Cabello/Carceller, Segade, Manuel, Borrador para una trama en curso/Draft for an Ongoing Plot, exh. cat., MARCO, Vigo (May 27, 2016–January 8, 2017) ; CA2M Centro de Arte Dos de Mayo, Madrid (January 20–May 7, 2017), Madrid, CA2M Centro de Arte Dos de Mayo, 2017.
→Cabello/Carceller, Lost in Transition_un poema performativo, exh. cat., Institut Valencià d’Art Modern, Valencia (September 29, 2016–January 15, 2017), Valence, Institut Valencià d’Art Modern, Valence, 2016.
→Reilly, Maura, Nochlin, Linda (eds.), Global Feminisms: New Directions in Contemporary Art, exh. cat., New York, Brooklyn Museum (March 23–July 1, 2007), New York, Brooklyn Museum, 2007.
Borrador para una exposición sin título. Cabello/Carceller, MARCO, Vigo, May 27, 2016-January 8 2017 ; CA2M, Madrid, January 20-May 7, 2017 ; MUAC, Mexico City, February 9– May 26, 2019.
→Lost in Transition_un poema performativo, Institut Valencià d’Art Modern, Valencia, September 26, 2016–January 15, 2017.
→Cabello/Carceller. Archivo: Drag Modelos, Centro Atlántico de Arte Moderno, Las Palmas de Gran Canaria, March 4–May 15, 2011.
An artists’ team working in visual and performance art.
After art school in Madrid, Helena Cabello and Ana Carceller continued their studies at the University of Glasgow and then the San Francisco Art Institute. Since they began working together in the early 1990s, Cabello/Carceller have used performance, video, installation, drawing and texts to interrogate hegemonic visual representations. This approach has specifically focused on the process of the construction of fixed gender identities, using gender, queer and decolonial frames.
━━━━━━━━━━━━━━━━━━━━
• TASK A: Switch "exh. cat." to "exhibition catalog" in the text on Cabello/Carceller. Begin at the words "Cabello/Carceller, Segade, Manuel, Borrador", stop after "Modern, Valence, 2016.", and write out that passage.
The entries that follow are unrelated to the text on Cabello/Carceller.
━━━━━━━━━━━━━━━━━━━━
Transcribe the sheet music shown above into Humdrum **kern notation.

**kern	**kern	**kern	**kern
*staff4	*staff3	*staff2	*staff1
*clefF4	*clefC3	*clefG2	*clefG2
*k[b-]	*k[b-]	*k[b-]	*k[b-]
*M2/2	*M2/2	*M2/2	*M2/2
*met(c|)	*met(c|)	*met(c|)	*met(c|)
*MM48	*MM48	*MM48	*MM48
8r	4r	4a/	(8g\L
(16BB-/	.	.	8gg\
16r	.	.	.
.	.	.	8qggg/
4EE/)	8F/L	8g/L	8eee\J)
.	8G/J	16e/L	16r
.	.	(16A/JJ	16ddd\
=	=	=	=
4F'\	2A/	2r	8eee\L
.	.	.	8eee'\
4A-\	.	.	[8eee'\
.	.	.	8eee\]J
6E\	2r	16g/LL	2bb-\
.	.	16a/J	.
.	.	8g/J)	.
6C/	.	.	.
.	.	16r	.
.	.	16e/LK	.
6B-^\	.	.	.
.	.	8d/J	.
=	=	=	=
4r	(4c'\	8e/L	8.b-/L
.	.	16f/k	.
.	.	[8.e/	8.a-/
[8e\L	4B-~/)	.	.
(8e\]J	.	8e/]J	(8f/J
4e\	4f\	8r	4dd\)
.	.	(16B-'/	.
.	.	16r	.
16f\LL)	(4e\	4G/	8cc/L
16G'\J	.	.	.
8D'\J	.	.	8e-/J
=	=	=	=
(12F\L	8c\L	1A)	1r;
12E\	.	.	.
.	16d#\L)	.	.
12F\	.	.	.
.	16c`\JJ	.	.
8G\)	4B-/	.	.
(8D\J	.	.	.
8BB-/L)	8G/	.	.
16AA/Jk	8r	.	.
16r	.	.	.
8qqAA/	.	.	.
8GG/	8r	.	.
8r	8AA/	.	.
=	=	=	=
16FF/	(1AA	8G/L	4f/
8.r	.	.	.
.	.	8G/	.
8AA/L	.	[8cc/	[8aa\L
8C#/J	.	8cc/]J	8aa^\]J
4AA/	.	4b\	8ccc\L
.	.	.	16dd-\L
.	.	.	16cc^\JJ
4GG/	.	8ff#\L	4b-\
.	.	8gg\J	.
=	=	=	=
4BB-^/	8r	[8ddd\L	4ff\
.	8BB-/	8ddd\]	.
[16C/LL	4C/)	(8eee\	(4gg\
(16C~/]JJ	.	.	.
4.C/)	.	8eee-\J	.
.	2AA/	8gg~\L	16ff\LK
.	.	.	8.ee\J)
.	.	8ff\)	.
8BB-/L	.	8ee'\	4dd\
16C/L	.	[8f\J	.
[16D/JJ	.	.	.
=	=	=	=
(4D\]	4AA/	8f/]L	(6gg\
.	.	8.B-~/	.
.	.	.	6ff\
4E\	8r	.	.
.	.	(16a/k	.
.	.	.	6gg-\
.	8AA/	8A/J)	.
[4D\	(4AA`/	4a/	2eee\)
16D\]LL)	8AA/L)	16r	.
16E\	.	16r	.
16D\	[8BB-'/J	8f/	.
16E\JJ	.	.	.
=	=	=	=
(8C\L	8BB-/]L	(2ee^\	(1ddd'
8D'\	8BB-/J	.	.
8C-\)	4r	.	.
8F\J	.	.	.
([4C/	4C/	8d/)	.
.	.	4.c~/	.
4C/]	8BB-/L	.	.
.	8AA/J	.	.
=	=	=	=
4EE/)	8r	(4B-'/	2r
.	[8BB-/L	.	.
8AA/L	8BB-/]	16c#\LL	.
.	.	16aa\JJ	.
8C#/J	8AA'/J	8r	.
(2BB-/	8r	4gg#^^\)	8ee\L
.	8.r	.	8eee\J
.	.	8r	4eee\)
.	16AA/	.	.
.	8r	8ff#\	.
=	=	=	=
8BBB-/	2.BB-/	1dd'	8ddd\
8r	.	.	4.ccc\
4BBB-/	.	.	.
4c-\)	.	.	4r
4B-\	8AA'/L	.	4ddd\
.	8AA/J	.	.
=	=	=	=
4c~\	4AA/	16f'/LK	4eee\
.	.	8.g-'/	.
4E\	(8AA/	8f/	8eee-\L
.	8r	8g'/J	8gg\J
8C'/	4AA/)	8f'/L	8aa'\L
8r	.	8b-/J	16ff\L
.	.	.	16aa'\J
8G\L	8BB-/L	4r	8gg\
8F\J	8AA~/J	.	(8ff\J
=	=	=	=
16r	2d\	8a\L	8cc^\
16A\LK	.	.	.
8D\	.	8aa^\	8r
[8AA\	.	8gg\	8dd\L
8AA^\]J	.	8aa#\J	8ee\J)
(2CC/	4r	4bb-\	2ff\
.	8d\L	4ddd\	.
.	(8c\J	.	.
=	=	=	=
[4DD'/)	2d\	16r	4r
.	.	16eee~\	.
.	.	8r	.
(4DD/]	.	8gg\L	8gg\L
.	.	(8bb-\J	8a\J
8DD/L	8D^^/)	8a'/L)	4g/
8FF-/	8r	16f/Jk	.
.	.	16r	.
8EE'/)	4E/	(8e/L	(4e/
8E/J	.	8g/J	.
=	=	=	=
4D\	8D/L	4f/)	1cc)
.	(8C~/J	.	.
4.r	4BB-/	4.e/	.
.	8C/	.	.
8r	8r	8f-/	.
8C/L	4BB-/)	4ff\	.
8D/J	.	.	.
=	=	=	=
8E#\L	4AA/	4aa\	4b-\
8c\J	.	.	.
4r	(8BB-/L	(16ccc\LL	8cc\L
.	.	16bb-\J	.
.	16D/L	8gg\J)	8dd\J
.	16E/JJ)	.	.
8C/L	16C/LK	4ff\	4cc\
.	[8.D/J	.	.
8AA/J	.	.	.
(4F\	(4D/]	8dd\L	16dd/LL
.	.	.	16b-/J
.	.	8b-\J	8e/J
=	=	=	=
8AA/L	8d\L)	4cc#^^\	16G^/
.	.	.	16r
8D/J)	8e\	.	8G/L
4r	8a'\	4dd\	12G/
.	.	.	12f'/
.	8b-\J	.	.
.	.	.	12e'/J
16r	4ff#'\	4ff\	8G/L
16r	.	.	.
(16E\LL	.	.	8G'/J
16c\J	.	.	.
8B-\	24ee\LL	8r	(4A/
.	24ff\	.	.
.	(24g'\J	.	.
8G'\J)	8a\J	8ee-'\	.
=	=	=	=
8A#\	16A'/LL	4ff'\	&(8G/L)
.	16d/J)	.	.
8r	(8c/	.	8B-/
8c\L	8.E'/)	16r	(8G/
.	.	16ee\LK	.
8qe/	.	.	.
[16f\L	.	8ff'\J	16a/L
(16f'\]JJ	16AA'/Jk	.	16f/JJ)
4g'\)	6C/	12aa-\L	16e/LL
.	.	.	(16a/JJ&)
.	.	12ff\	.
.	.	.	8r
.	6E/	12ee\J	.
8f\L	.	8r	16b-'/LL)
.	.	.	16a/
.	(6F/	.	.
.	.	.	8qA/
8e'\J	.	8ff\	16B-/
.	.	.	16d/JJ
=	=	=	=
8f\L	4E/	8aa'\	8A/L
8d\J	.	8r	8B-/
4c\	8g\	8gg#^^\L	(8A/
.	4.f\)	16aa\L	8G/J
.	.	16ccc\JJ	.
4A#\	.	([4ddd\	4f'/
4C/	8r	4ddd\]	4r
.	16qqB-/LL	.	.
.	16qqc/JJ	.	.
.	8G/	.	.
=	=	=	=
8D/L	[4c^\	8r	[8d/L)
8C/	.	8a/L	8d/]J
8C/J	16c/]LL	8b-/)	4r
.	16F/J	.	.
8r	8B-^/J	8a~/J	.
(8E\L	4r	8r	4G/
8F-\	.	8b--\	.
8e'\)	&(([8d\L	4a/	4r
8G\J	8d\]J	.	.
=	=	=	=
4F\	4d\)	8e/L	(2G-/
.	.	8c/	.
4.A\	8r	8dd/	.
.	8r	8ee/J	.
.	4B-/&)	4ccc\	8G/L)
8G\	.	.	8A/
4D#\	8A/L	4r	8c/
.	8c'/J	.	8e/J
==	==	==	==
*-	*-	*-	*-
━━━━━━━━━━━━━━━━━━━━
• TASK B: Report every line of the entries that contains the string "kern", copying each line in full.

• RESPONSE A:
Cabello/Carceller, Segade, Manuel, Borrador para una trama en curso/Draft for an Ongoing Plot, exhibition catalog, MARCO, Vigo (May 27, 2016–January 8, 2017) ; CA2M Centro de Arte Dos de Mayo, Madrid (January 20–May 7, 2017), Madrid, CA2M Centro de Arte Dos de Mayo, 2017.
→Cabello/Carceller, Lost in Transition_un poema performativo, exhibition catalog, Institut Valencià d’Art Modern, Valencia (September 29, 2016–January 15, 2017), Valence, Institut Valencià d’Art Modern, Valence, 2016.

• RESPONSE B:
Transcribe the sheet music shown above into Humdrum **kern notation.
**kern	**kern	**kern	**kern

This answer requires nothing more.